Albedo cabeceó con tristeza.

—Eso era verdad. Era. Pero la Plaga de Aenea se propagará por doquier. Los virus asesinos de cruciformes sufrirán mutaciones. El ADN humano será invadido en todas partes. Con la caída de Pax, los éxters realizarán una nueva invasión, victoriosa esta vez. Han sucumbido tiempo atrás a la mutación nanotecnológica. Ya no son humanos. Sin Iglesia ni Pax ni flota que proteja a la humanidad, los éxters buscaran estos bolsones de ADN humano superviviente y los infectarán con la plaga. La especie humana, tal como la hemos conocido y tal como la Iglesia ha procurado preservarla, cesará de existir dentro de pocos años estándar.

—¿Y qué la sucederá? —preguntó el cardenal Lourdusamy.

—Nadie lo sabe —murmuró Albedo—. Ni siquiera Aenea, los éxters o los elementos renegados del Núcleo que han lanzado esta plaga final. Las colonias nanotecnológicas evolucionarán según sus propios planes, modelando la forma humana a su antojo, y sólo ellas controlarán su destino. Pero ese destino ya no será humano.

—Por Dios, por Dios —dijo Kenzo Isozaki, asombrado de hablar en voz alta—. ¿Qué podemos hacer? ¿Qué puedo hacer yo?

Asombrosamente, fue Su Santidad quien respondió.

—Hemos temido y combatido esta amenaza durante trescientos años —murmuró Su Santidad, y sus ojos tristes expresaban un dolor que no era sólo el suyo—. Ante todo intentamos capturar a la niña Aenea antes de que pudiera propagar el contagio. Sabíamos que había huido de su época a la nuestra no por temor, pues no deseábamos causarle daño, sino para propagar el virus en Pax. En realidad, sospechamos que la niña Aenea no conoce todos los alcances del efecto de su contagio. En cierto sentido, es un peón ciego de estos elementos del Núcleo.

Hay-Modhino habló con vehemencia:

—Deberíamos haber reducido Hyperion a cenizas el día en que ella debía salir de las Tumbas de Tiempo. Esterilizar todo el planeta.
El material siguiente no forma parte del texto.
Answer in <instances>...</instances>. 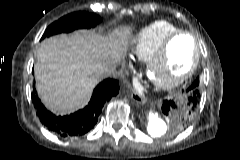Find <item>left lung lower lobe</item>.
I'll list each match as a JSON object with an SVG mask.
<instances>
[{
	"label": "left lung lower lobe",
	"instance_id": "1",
	"mask_svg": "<svg viewBox=\"0 0 240 160\" xmlns=\"http://www.w3.org/2000/svg\"><path fill=\"white\" fill-rule=\"evenodd\" d=\"M192 86V85H191ZM191 90V94L188 97V102L187 106L185 107L183 111V116L181 118L182 125L186 124L188 120L192 117L194 112L196 111L197 108V103L200 98L199 90L198 89H193L190 87L188 91ZM175 108V103L171 100H164L162 104V111L165 115H168L169 113L172 114V110ZM182 126H179L181 128Z\"/></svg>",
	"mask_w": 240,
	"mask_h": 160
}]
</instances>
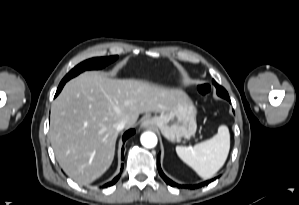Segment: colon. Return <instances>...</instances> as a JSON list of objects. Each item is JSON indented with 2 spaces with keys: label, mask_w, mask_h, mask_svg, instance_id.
Listing matches in <instances>:
<instances>
[{
  "label": "colon",
  "mask_w": 299,
  "mask_h": 205,
  "mask_svg": "<svg viewBox=\"0 0 299 205\" xmlns=\"http://www.w3.org/2000/svg\"><path fill=\"white\" fill-rule=\"evenodd\" d=\"M198 91L203 97H207L210 93V86L206 83L200 84L198 86Z\"/></svg>",
  "instance_id": "obj_1"
}]
</instances>
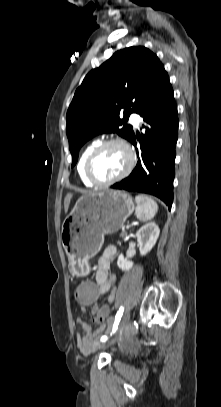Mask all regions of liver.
Listing matches in <instances>:
<instances>
[{"mask_svg": "<svg viewBox=\"0 0 221 407\" xmlns=\"http://www.w3.org/2000/svg\"><path fill=\"white\" fill-rule=\"evenodd\" d=\"M72 196H73L72 193H68V194L66 195L65 199H64V209H65V212L68 211L69 204H70V201H71Z\"/></svg>", "mask_w": 221, "mask_h": 407, "instance_id": "1", "label": "liver"}]
</instances>
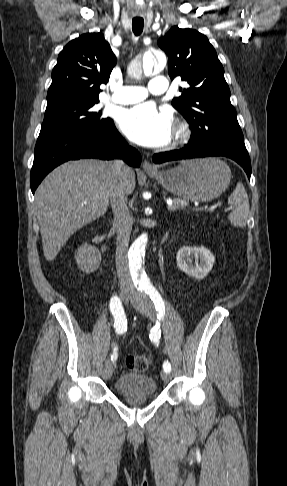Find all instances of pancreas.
<instances>
[{
  "instance_id": "obj_1",
  "label": "pancreas",
  "mask_w": 287,
  "mask_h": 486,
  "mask_svg": "<svg viewBox=\"0 0 287 486\" xmlns=\"http://www.w3.org/2000/svg\"><path fill=\"white\" fill-rule=\"evenodd\" d=\"M188 206V201L180 198L173 200V206L168 207L169 211L184 210Z\"/></svg>"
}]
</instances>
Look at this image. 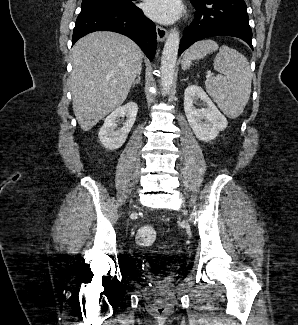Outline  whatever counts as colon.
Here are the masks:
<instances>
[{
	"mask_svg": "<svg viewBox=\"0 0 298 325\" xmlns=\"http://www.w3.org/2000/svg\"><path fill=\"white\" fill-rule=\"evenodd\" d=\"M157 232L152 226L146 225L141 227L136 233V242L138 245L147 247L155 243Z\"/></svg>",
	"mask_w": 298,
	"mask_h": 325,
	"instance_id": "obj_1",
	"label": "colon"
}]
</instances>
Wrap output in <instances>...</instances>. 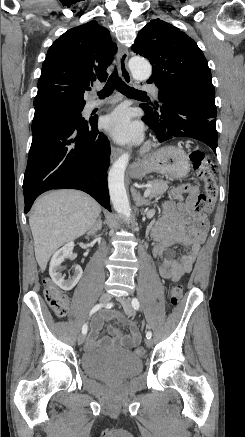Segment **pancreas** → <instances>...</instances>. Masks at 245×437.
<instances>
[{"label":"pancreas","mask_w":245,"mask_h":437,"mask_svg":"<svg viewBox=\"0 0 245 437\" xmlns=\"http://www.w3.org/2000/svg\"><path fill=\"white\" fill-rule=\"evenodd\" d=\"M151 189H150V199L153 197L162 196L165 191L168 189V182L163 180H153L150 182Z\"/></svg>","instance_id":"obj_1"}]
</instances>
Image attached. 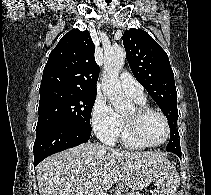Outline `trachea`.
<instances>
[{"label": "trachea", "mask_w": 211, "mask_h": 195, "mask_svg": "<svg viewBox=\"0 0 211 195\" xmlns=\"http://www.w3.org/2000/svg\"><path fill=\"white\" fill-rule=\"evenodd\" d=\"M107 4L109 5V3L111 2V0H106Z\"/></svg>", "instance_id": "3493384b"}]
</instances>
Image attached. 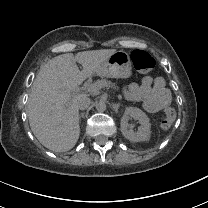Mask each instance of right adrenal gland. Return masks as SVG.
<instances>
[{
  "instance_id": "obj_1",
  "label": "right adrenal gland",
  "mask_w": 208,
  "mask_h": 208,
  "mask_svg": "<svg viewBox=\"0 0 208 208\" xmlns=\"http://www.w3.org/2000/svg\"><path fill=\"white\" fill-rule=\"evenodd\" d=\"M83 117H84V114H83V113L79 115V119H80V120H81Z\"/></svg>"
}]
</instances>
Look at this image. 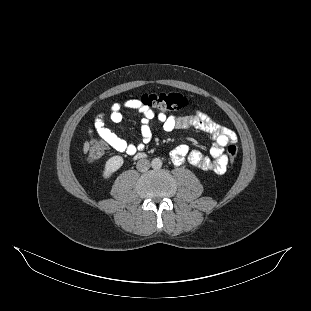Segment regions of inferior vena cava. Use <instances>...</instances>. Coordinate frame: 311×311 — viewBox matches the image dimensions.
<instances>
[{
    "mask_svg": "<svg viewBox=\"0 0 311 311\" xmlns=\"http://www.w3.org/2000/svg\"><path fill=\"white\" fill-rule=\"evenodd\" d=\"M151 167L150 161L147 159H140L137 162L136 168L140 172H145Z\"/></svg>",
    "mask_w": 311,
    "mask_h": 311,
    "instance_id": "inferior-vena-cava-1",
    "label": "inferior vena cava"
}]
</instances>
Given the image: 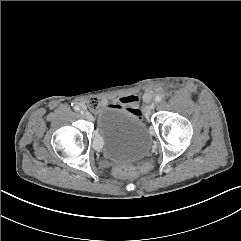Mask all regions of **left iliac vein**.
<instances>
[{
	"instance_id": "4c4485c4",
	"label": "left iliac vein",
	"mask_w": 241,
	"mask_h": 241,
	"mask_svg": "<svg viewBox=\"0 0 241 241\" xmlns=\"http://www.w3.org/2000/svg\"><path fill=\"white\" fill-rule=\"evenodd\" d=\"M156 104L154 102H152L148 107L147 109L148 110H153L155 108Z\"/></svg>"
}]
</instances>
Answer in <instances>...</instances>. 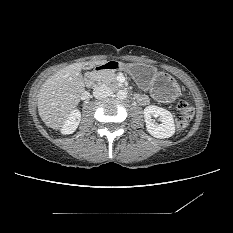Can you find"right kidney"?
Instances as JSON below:
<instances>
[{
  "label": "right kidney",
  "instance_id": "ca27d5eb",
  "mask_svg": "<svg viewBox=\"0 0 233 233\" xmlns=\"http://www.w3.org/2000/svg\"><path fill=\"white\" fill-rule=\"evenodd\" d=\"M80 120L81 113L78 110H73L62 126V134H72L77 129Z\"/></svg>",
  "mask_w": 233,
  "mask_h": 233
}]
</instances>
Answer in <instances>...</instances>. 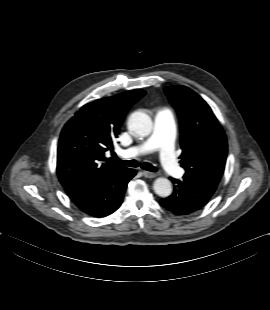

No correr riesgos.

Su Santidad no se ofendió ante esa imperdonable interrupción.

—Sí, hijo nuestro, hay quienes lo proponían. Pero la Iglesia no podía ser la causa de la pérdida de tantas vidas inocentes, así como no podíamos autorizar la muerte de la niña. Deliberamos con los elementos predictivos del Núcleo... ellos vieron que un jesuita llamado padre capitán De Soya contribuiría a su captura... pero ninguno de nuestros intentos pacíficos de capturar a la niña tuvo éxito. La flota de Pax pudo haber vaporizado su nave hace cuatro años, pero tenía órdenes de no hacerlo a menos que fallara todo lo demás. Así continuamos luchando por la contención de su invasión viral. Lo que debes hacer, M. Isozaki, lo que todos debéis hacer, es seguir apoyando los esfuerzos de la Iglesia a medida que los intensificamos. M. Albedo, por favor.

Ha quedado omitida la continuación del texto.